No bien la guagua tomó la carretera del canal, Miguel sintió la proximidad de la laguna. Un sentimiento extraño lo arrinconó al fondo del vehículo prácticamente vacío. Siempre quiso hacer ese viaje con su compañero de tantas aventuras urbanas. El entusiasmo fraguado en noches habaneras de fiesta, que a la larga no le sentaron bien a aquel, ahora no lo escoltaba. Tanta humedad le provocaba morriña.
El ómnibus lo dejó a la puerta de un modesto ranchón. A la derecha le quedaba La Atarraya y al frente, a unos 300 metros, la nebulosa verde de un bosquecillo crecido en el pantano. Sobre las aguas de la laguna no caía aguacero alguno. Las nubes más oscuras se habían quedado sobre Morón y un buen pedazo de cielo dejaba que un sol despiadado martirizara la gravilla y evaporara el paisaje con un brillo escandaloso. Hoy se casa la hija del Diablo, le gritó el chofer al marcharse.
No quiso perder un minuto. Sus ojos devoraban todo. Pero fue atravesando el puentecillo que llega hasta el mesón, cuando percibió lo evidente: aquello era un desierto. Apenas ocho personas desperdigadas por ahí. Era increíble que un lugar como aquel, un sábado, a esa hora, tuviera que contentarse con el rumor de unas palmeras sembradas donde antes, según le contaba su amigo, ejércitos de familias enteras batallaban por ganar las mejores zonas para reposar. Un desierto con oasis y todo, bromeó.
Luego de informarse de que el almuerzo demoraba, decidió recorrer las galerías que bordean La Atarraya. Todo le pareció asombroso. A lo lejos, un manto de tierra azul abrazaba la laguna. Sin embargo, el fondo lo juzgó demasiado oscuro. Sus aguas ambarinas tejían hipnóticos fulgores por entre los cuales se deslizaban montones de peces larguiruchos.

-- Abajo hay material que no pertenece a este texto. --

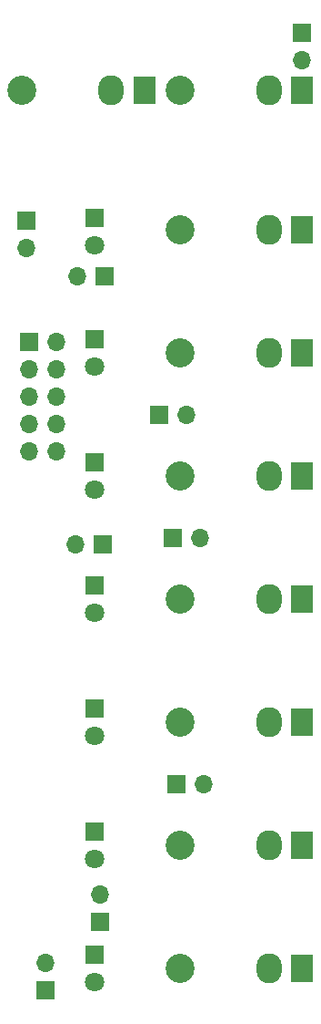
<source format=gbs>
G04 #@! TF.GenerationSoftware,KiCad,Pcbnew,(5.1.10)-1*
G04 #@! TF.CreationDate,2021-11-26T00:00:14+01:00*
G04 #@! TF.ProjectId,clockdiv,636c6f63-6b64-4697-962e-6b696361645f,rev?*
G04 #@! TF.SameCoordinates,Original*
G04 #@! TF.FileFunction,Soldermask,Bot*
G04 #@! TF.FilePolarity,Negative*
%FSLAX46Y46*%
G04 Gerber Fmt 4.6, Leading zero omitted, Abs format (unit mm)*
G04 Created by KiCad (PCBNEW (5.1.10)-1) date 2021-11-26 00:00:14*
%MOMM*%
%LPD*%
G01*
G04 APERTURE LIST*
%ADD10O,1.700000X1.700000*%
%ADD11R,1.700000X1.700000*%
%ADD12O,2.350000X2.800000*%
%ADD13R,2.150000X2.600000*%
%ADD14C,2.700000*%
%ADD15C,1.800000*%
%ADD16R,1.800000X1.800000*%
G04 APERTURE END LIST*
D10*
G04 #@! TO.C,J19*
X111760000Y-164084000D03*
D11*
X111760000Y-166624000D03*
G04 #@! TD*
D10*
G04 #@! TO.C,J18*
X116840000Y-157734000D03*
D11*
X116840000Y-160274000D03*
G04 #@! TD*
D10*
G04 #@! TO.C,J17*
X126492000Y-147447000D03*
D11*
X123952000Y-147447000D03*
G04 #@! TD*
D10*
G04 #@! TO.C,J16*
X126111000Y-124587000D03*
D11*
X123571000Y-124587000D03*
G04 #@! TD*
D10*
G04 #@! TO.C,J15*
X124841000Y-113157000D03*
D11*
X122301000Y-113157000D03*
G04 #@! TD*
D10*
G04 #@! TO.C,J14*
X114554000Y-125222000D03*
D11*
X117094000Y-125222000D03*
G04 #@! TD*
D10*
G04 #@! TO.C,J13*
X114681000Y-100330000D03*
D11*
X117221000Y-100330000D03*
G04 #@! TD*
D12*
G04 #@! TO.C,J2*
X117856000Y-83058000D03*
D13*
X120956000Y-83058000D03*
D14*
X109556000Y-83058000D03*
G04 #@! TD*
D10*
G04 #@! TO.C,J10*
X135636000Y-80264000D03*
D11*
X135636000Y-77724000D03*
G04 #@! TD*
D10*
G04 #@! TO.C,J3*
X109982000Y-97663000D03*
D11*
X109982000Y-95123000D03*
G04 #@! TD*
D12*
G04 #@! TO.C,J12*
X132536000Y-164592000D03*
D13*
X135636000Y-164592000D03*
D14*
X124236000Y-164592000D03*
G04 #@! TD*
D15*
G04 #@! TO.C,D6*
X116332000Y-165862000D03*
D16*
X116332000Y-163322000D03*
G04 #@! TD*
D10*
G04 #@! TO.C,J11*
X112776000Y-116586000D03*
X110236000Y-116586000D03*
X112776000Y-114046000D03*
X110236000Y-114046000D03*
X112776000Y-111506000D03*
X110236000Y-111506000D03*
X112776000Y-108966000D03*
X110236000Y-108966000D03*
X112776000Y-106426000D03*
D11*
X110236000Y-106426000D03*
G04 #@! TD*
D15*
G04 #@! TO.C,D12*
X116332000Y-154432000D03*
D16*
X116332000Y-151892000D03*
G04 #@! TD*
D15*
G04 #@! TO.C,D11*
X116332000Y-143002000D03*
D16*
X116332000Y-140462000D03*
G04 #@! TD*
D15*
G04 #@! TO.C,D10*
X116332000Y-131572000D03*
D16*
X116332000Y-129032000D03*
G04 #@! TD*
D15*
G04 #@! TO.C,D9*
X116332000Y-108712000D03*
D16*
X116332000Y-106172000D03*
G04 #@! TD*
D15*
G04 #@! TO.C,D8*
X116332000Y-120142000D03*
D16*
X116332000Y-117602000D03*
G04 #@! TD*
D15*
G04 #@! TO.C,D7*
X116332000Y-97409000D03*
D16*
X116332000Y-94869000D03*
G04 #@! TD*
D12*
G04 #@! TO.C,J9*
X132536000Y-153162000D03*
D13*
X135636000Y-153162000D03*
D14*
X124236000Y-153162000D03*
G04 #@! TD*
D12*
G04 #@! TO.C,J8*
X132536000Y-141732000D03*
D13*
X135636000Y-141732000D03*
D14*
X124236000Y-141732000D03*
G04 #@! TD*
D12*
G04 #@! TO.C,J7*
X132536000Y-130302000D03*
D13*
X135636000Y-130302000D03*
D14*
X124236000Y-130302000D03*
G04 #@! TD*
D12*
G04 #@! TO.C,J6*
X132536000Y-107442000D03*
D13*
X135636000Y-107442000D03*
D14*
X124236000Y-107442000D03*
G04 #@! TD*
D12*
G04 #@! TO.C,J5*
X132536000Y-118872000D03*
D13*
X135636000Y-118872000D03*
D14*
X124236000Y-118872000D03*
G04 #@! TD*
D12*
G04 #@! TO.C,J4*
X132536000Y-96012000D03*
D13*
X135636000Y-96012000D03*
D14*
X124236000Y-96012000D03*
G04 #@! TD*
D12*
G04 #@! TO.C,J1*
X132536000Y-83058000D03*
D13*
X135636000Y-83058000D03*
D14*
X124236000Y-83058000D03*
G04 #@! TD*
M02*

</source>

A su encuentro navegaban incontables trozos de malangueta, cuyos penachos semejaban botecillos en un muelle abandonado. ¡Aquel pequeño mar dulce, que todavía guardaba con recelo parte de la sal que un día invadió sus dominios debido a la comodidad humana, no merecía tal desolación!
Cuando las autoridades competentes resolvieron cerrarle el paso a la Bahía de Perros, para recuperar así las especies autóctonas y, quizá, algún día, el original blanco de su lecho, los lugareños creyeron ver el inicio de otra época, probablemente más dichosa, para la laguna. Miguel había escuchado por boca de su amigo que el turismo en los cayos del Norte llegaría hasta ella y la convertiría en un auténtico paraíso. Pero nada. No lejos de allí, otro embalse, mucho más pequeño, se había robado el show.
Agotado por el calor, Miguel llegó hasta el ranchón que lo recibiera y pidió allí una cerveza. Sentado en espera de la guagua, sintió de nuevo la sensación de estar solo en el mundo. Solo el viejo cantinero y un señor de mediana edad, con pulóver y gorra, le hacían compañía. A ellos se unieron dos muchachos vestidos de camareros a quienes el aburrimiento se tragaba.
El claxon de la guagua desprendió a Miguel de sus pensamientos. Cuando se iba, uno de los jóvenes afirmaba que con diez o 15 bicicletas acuáticas, tres termos de cerveza y unos cuantos ranchones con música, bastaba para revivir aquello. Miguel sonrió. Sería bueno poder comentarle la sencilla iniciativa a su amigo, a expensas de que lo tomara por cínico.
Miguel volvió a Ciego de Ávila a media tarde. El furioso aguacero que lo expulsara de Morón, le hizo meditar. Aquella ciudad no parecía quererlo, pero la laguna sí. Durante la breve hora que compartió con ella creyó haber descifrado un mensaje. Lástima que no le alcanzara el tiempo para comunicárselo a su destinatario. El hospital que lo guardaba quedaba demasiado lejos. Tanto o más que sus recuerdos.